##### DATA SUPPLIED
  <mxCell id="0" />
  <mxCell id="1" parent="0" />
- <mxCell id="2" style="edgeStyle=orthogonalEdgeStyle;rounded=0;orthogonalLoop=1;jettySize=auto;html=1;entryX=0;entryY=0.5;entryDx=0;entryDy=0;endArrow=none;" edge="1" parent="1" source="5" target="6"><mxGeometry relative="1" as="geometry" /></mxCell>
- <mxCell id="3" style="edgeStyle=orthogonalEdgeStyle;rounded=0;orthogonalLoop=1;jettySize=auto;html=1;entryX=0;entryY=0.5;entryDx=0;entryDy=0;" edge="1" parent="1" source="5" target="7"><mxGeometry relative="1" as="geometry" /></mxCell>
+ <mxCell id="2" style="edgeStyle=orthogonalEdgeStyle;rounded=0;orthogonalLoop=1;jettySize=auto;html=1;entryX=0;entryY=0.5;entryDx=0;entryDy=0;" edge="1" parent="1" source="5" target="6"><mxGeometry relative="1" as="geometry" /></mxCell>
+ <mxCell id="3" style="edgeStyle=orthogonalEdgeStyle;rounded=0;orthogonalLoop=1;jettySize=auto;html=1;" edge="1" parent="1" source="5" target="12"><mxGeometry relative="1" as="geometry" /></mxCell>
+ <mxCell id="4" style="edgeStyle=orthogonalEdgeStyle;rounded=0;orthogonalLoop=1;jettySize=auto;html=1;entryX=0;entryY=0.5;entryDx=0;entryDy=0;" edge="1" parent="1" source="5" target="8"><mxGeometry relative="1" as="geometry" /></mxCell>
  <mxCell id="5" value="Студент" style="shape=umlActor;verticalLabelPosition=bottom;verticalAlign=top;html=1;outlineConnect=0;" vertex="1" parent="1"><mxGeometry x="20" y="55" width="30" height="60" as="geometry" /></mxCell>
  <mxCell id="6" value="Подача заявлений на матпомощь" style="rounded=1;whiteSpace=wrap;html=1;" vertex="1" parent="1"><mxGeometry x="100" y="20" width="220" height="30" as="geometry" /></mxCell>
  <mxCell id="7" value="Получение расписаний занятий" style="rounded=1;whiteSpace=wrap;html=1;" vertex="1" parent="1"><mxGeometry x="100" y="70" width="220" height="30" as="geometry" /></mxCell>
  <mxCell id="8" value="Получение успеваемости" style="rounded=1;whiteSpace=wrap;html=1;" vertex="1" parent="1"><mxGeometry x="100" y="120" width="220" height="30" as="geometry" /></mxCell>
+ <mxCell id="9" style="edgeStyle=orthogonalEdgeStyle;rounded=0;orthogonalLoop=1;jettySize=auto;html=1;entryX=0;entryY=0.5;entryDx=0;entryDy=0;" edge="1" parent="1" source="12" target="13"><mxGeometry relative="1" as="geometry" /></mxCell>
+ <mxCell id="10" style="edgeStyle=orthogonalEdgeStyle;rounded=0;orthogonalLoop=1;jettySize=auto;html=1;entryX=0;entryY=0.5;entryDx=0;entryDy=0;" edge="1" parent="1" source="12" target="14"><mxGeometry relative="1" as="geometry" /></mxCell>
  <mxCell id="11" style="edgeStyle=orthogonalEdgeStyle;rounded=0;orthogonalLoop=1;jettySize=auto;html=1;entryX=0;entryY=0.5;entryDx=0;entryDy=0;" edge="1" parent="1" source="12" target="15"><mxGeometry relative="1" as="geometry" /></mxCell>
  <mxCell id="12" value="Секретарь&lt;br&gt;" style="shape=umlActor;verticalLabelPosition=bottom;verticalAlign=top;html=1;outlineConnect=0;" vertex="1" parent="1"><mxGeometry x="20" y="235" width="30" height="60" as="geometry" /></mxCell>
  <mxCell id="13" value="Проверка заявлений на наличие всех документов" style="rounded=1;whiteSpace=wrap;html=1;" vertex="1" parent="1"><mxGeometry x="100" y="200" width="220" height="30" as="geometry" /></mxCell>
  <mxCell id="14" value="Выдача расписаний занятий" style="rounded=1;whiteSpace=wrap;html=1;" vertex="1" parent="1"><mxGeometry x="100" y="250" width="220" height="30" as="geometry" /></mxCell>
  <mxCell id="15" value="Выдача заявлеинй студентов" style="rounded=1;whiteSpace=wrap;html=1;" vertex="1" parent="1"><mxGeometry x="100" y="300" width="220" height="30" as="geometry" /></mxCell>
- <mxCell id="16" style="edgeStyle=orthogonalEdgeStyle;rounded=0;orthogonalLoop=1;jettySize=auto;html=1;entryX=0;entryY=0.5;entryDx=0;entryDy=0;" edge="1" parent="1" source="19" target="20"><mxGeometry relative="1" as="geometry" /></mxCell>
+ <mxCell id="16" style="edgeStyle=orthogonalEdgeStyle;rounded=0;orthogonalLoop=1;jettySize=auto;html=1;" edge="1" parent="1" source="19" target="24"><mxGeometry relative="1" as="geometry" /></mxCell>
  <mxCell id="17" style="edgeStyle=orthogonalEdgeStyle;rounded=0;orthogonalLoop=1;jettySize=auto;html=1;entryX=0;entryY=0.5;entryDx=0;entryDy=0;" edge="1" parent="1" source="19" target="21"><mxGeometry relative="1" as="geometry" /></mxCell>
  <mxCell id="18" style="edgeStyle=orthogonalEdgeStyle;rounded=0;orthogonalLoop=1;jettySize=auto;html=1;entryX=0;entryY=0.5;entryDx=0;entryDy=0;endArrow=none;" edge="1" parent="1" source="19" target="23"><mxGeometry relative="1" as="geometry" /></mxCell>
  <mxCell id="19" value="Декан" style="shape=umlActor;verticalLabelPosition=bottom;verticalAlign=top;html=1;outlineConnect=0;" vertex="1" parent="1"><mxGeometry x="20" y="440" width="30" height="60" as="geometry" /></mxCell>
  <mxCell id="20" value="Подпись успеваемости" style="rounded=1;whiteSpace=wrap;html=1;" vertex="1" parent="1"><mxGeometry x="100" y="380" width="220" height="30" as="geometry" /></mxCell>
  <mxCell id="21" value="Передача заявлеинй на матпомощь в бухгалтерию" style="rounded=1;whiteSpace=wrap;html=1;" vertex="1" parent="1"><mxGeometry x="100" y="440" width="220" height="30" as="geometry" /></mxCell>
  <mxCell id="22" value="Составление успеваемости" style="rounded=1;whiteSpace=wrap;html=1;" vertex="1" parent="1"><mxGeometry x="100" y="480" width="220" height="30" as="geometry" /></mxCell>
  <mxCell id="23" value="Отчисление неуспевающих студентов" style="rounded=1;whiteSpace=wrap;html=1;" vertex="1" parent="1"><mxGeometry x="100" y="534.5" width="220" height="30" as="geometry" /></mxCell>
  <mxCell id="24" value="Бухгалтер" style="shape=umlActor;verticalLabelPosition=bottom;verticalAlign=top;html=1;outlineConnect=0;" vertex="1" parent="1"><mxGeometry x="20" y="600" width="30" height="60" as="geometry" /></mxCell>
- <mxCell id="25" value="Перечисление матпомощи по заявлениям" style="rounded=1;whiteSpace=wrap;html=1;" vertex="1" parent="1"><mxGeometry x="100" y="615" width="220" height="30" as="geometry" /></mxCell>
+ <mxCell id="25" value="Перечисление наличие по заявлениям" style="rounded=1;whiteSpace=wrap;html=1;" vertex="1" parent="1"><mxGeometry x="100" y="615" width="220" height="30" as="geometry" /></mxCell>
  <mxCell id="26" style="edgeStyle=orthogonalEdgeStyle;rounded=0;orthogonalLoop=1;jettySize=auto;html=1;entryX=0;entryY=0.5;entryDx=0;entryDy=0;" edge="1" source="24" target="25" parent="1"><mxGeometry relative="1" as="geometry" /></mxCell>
##########
##### DATA SUPPLIED
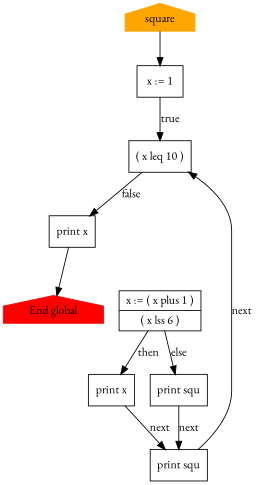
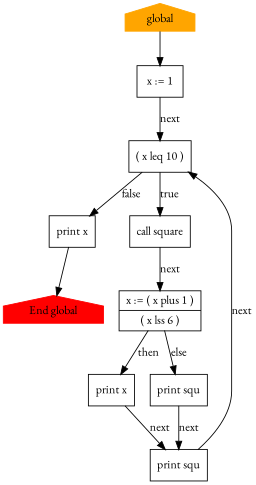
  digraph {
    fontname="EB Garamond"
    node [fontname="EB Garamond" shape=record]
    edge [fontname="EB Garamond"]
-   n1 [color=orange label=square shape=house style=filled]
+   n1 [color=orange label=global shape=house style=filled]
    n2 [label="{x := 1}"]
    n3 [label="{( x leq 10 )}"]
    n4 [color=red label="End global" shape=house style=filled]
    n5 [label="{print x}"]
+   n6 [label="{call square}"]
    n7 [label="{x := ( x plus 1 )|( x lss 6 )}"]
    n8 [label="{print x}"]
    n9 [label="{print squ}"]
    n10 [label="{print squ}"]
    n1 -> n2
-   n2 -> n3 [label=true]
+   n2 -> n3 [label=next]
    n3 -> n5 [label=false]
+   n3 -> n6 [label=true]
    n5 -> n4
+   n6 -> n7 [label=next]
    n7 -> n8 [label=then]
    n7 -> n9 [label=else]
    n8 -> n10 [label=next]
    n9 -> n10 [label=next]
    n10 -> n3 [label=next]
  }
##########
(PROMPT)
Gather every line in the items above that contains the string "Перечисление", and copy each one out. Case counts.

(TASK ANSWER)
- <mxCell id="25" value="Перечисление матпомощи по заявлениям" style="rounded=1;whiteSpace=wrap;html=1;" vertex="1" parent="1"><mxGeometry x="100" y="615" width="220" height="30" as="geometry" /></mxCell>
+ <mxCell id="25" value="Перечисление наличие по заявлениям" style="rounded=1;whiteSpace=wrap;html=1;" vertex="1" parent="1"><mxGeometry x="100" y="615" width="220" height="30" as="geometry" /></mxCell>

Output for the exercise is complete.